> [TASK DESCRIPTION] Some lines hold the string "linejoin". Copy all of them from the material that follows.

> [DATA RECORDS]
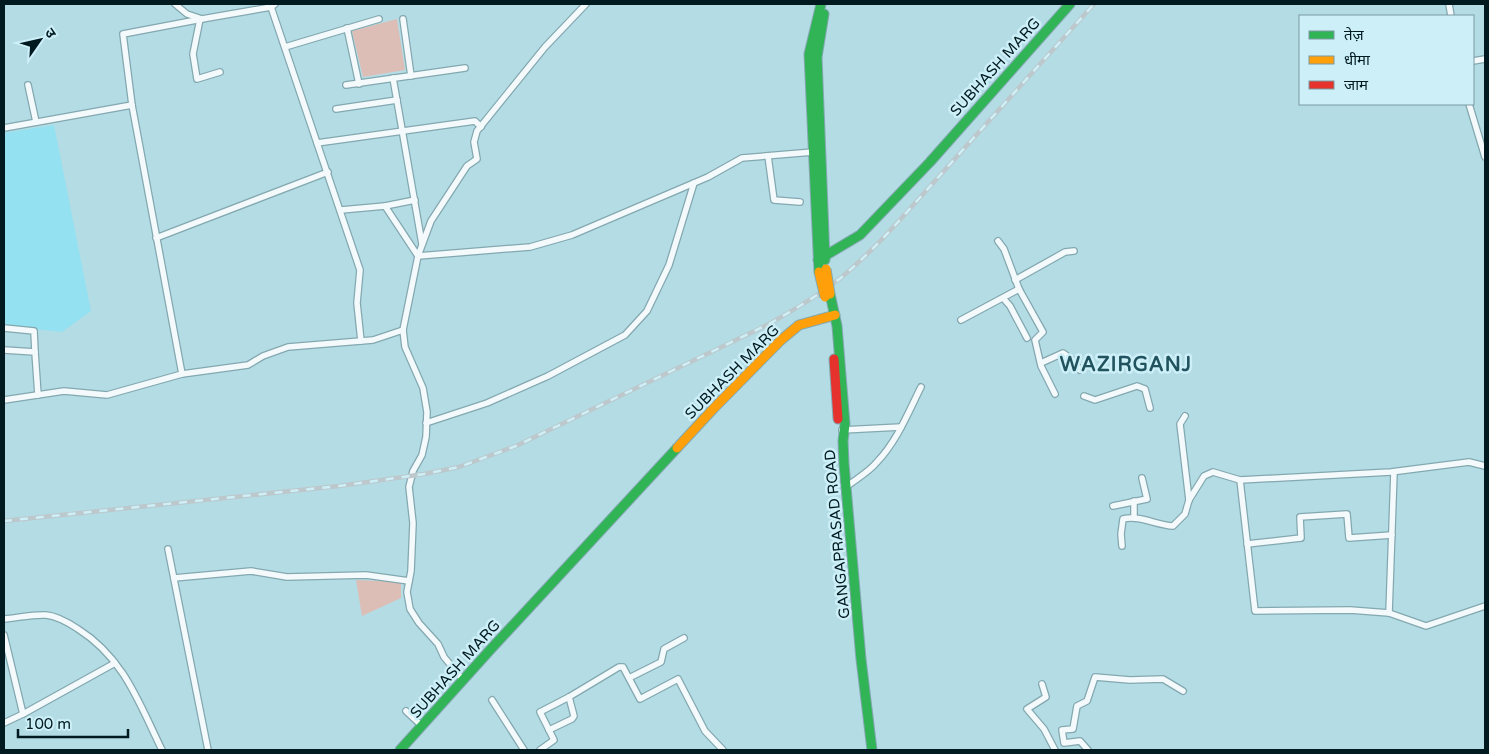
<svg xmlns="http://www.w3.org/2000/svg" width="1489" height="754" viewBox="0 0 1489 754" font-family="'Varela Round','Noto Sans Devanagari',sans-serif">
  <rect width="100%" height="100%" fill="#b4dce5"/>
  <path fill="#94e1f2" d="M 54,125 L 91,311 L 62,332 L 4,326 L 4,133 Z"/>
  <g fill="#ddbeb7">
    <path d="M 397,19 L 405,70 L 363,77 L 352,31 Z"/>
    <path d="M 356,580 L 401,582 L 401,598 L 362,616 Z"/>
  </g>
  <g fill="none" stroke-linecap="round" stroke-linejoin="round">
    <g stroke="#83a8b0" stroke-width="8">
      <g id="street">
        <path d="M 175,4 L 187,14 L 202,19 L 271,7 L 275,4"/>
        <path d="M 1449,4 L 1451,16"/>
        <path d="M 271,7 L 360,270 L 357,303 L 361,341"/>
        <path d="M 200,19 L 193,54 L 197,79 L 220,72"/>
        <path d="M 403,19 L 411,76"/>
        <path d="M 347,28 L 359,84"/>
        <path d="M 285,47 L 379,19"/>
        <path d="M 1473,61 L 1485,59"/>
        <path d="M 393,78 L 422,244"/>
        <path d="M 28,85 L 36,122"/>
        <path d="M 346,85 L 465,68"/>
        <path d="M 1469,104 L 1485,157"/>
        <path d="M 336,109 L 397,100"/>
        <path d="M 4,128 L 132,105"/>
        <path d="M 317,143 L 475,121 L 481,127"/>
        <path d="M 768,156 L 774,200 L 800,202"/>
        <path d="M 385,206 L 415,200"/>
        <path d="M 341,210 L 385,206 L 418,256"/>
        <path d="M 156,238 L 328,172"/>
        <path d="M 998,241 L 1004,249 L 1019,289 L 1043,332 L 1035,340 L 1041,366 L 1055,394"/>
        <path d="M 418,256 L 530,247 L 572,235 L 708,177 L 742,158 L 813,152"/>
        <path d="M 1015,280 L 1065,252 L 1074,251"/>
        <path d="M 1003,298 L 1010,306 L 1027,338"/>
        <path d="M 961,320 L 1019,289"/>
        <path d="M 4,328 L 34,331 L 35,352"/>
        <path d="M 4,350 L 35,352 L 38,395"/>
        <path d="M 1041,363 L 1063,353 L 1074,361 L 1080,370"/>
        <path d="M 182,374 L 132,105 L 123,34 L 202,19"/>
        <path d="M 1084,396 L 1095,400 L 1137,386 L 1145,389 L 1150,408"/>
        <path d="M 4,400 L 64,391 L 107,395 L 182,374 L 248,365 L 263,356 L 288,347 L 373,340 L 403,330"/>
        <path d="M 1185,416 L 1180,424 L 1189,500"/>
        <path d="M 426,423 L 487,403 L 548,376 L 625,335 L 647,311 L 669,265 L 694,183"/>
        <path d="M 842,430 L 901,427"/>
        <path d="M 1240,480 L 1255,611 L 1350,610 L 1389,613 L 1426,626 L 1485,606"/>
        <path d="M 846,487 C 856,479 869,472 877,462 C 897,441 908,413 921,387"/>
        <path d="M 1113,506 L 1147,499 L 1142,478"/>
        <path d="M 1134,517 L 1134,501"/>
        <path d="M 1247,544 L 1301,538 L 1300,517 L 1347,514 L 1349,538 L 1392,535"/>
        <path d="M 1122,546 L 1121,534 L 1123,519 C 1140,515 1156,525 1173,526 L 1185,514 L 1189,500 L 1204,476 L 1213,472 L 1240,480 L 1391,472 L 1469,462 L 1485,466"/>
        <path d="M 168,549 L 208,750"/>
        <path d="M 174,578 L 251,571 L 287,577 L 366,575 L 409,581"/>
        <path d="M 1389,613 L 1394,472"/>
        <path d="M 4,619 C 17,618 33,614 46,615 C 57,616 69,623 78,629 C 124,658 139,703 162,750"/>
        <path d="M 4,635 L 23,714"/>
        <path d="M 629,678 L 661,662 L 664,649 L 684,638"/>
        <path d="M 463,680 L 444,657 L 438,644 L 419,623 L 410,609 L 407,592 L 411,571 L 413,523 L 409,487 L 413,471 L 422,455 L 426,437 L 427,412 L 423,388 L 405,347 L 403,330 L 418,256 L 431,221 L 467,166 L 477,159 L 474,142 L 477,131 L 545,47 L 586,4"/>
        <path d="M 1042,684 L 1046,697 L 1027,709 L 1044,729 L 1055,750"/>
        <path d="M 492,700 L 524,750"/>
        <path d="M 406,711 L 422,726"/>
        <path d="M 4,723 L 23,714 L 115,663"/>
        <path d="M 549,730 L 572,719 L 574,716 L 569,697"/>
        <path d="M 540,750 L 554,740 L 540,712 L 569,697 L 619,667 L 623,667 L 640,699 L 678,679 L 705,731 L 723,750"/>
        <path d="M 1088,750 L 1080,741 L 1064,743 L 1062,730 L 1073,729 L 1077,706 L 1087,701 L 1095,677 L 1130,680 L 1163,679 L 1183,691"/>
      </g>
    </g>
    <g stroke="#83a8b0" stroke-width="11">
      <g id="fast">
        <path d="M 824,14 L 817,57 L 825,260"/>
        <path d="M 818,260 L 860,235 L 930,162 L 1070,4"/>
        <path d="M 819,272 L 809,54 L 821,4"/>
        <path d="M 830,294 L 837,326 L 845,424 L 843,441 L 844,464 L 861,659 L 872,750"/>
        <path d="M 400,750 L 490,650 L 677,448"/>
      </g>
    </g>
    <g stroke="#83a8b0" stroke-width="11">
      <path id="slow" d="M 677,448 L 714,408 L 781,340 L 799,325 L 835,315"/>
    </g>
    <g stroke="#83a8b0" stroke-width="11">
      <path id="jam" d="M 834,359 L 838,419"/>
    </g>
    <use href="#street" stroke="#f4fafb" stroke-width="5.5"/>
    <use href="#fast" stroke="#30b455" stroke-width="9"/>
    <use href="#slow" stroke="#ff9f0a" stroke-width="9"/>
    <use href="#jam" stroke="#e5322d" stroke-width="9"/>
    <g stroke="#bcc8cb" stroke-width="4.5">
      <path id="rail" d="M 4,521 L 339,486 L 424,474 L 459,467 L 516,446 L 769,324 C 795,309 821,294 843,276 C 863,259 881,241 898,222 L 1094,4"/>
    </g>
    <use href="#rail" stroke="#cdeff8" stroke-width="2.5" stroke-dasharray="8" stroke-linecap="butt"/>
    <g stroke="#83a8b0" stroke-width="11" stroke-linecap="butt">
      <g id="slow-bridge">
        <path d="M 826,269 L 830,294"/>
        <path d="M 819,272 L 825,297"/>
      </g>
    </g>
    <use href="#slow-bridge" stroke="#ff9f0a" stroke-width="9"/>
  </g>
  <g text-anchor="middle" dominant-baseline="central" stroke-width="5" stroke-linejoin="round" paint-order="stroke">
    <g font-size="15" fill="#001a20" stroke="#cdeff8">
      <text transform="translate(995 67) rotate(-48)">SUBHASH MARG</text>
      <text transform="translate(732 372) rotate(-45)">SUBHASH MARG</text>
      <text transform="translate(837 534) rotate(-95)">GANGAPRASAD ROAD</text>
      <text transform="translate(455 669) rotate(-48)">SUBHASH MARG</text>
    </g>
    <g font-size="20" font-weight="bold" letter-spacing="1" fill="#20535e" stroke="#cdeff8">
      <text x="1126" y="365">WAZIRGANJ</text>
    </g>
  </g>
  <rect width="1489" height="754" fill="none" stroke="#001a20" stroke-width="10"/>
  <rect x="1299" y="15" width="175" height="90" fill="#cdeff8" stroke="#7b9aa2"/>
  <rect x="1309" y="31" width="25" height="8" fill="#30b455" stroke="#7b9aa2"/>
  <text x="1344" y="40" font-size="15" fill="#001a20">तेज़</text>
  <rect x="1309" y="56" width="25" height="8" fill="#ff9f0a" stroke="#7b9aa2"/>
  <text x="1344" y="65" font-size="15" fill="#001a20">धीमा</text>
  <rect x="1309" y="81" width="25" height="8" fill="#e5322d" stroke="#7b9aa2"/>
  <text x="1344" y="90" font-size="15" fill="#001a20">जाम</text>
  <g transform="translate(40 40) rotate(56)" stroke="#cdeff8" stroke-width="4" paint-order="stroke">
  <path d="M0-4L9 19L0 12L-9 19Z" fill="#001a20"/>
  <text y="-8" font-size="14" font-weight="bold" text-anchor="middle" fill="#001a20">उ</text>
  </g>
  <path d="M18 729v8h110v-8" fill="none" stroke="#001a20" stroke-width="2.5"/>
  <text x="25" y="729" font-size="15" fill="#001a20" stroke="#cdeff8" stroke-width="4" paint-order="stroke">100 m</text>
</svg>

> [EXERCISE OUTPUT]
  <g fill="none" stroke-linecap="round" stroke-linejoin="round">
  <g text-anchor="middle" dominant-baseline="central" stroke-width="5" stroke-linejoin="round" paint-order="stroke">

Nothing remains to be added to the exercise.